Extract the following lines verbatim, starting with the line containing "Mask each instance of liver." and continuing through the end of the records.

Task data:

---+---

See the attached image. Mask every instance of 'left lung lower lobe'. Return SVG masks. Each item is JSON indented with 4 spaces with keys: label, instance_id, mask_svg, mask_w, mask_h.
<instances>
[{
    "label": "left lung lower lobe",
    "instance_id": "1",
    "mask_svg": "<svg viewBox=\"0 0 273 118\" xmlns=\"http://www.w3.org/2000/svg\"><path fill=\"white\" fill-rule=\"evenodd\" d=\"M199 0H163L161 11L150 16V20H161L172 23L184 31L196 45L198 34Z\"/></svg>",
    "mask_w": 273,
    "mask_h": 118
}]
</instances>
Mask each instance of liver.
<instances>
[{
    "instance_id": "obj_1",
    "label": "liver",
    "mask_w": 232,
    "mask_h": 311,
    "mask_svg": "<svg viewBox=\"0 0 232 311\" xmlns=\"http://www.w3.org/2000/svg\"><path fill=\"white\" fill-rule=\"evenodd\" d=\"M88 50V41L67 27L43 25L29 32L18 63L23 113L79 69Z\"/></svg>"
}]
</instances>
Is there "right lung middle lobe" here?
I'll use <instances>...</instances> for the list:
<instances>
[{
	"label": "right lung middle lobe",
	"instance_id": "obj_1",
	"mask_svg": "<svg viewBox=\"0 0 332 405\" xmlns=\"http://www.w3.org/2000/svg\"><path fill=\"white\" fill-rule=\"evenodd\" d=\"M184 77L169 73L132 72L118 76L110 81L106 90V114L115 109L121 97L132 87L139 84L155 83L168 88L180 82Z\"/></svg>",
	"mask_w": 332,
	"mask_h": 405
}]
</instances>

---+---

Reply to the exercise:
Mask each instance of liver.
<instances>
[{
    "instance_id": "obj_1",
    "label": "liver",
    "mask_w": 232,
    "mask_h": 311,
    "mask_svg": "<svg viewBox=\"0 0 232 311\" xmlns=\"http://www.w3.org/2000/svg\"><path fill=\"white\" fill-rule=\"evenodd\" d=\"M88 50V41L67 27L43 25L29 32L18 63L23 113L79 69Z\"/></svg>"
}]
</instances>
Is there "right lung middle lobe" here?
I'll use <instances>...</instances> for the list:
<instances>
[{
	"label": "right lung middle lobe",
	"instance_id": "obj_1",
	"mask_svg": "<svg viewBox=\"0 0 332 405\" xmlns=\"http://www.w3.org/2000/svg\"><path fill=\"white\" fill-rule=\"evenodd\" d=\"M184 77L169 73L132 72L118 76L110 81L106 90V114L115 109L121 97L132 87L139 84L155 83L168 88L180 82Z\"/></svg>",
	"mask_w": 332,
	"mask_h": 405
}]
</instances>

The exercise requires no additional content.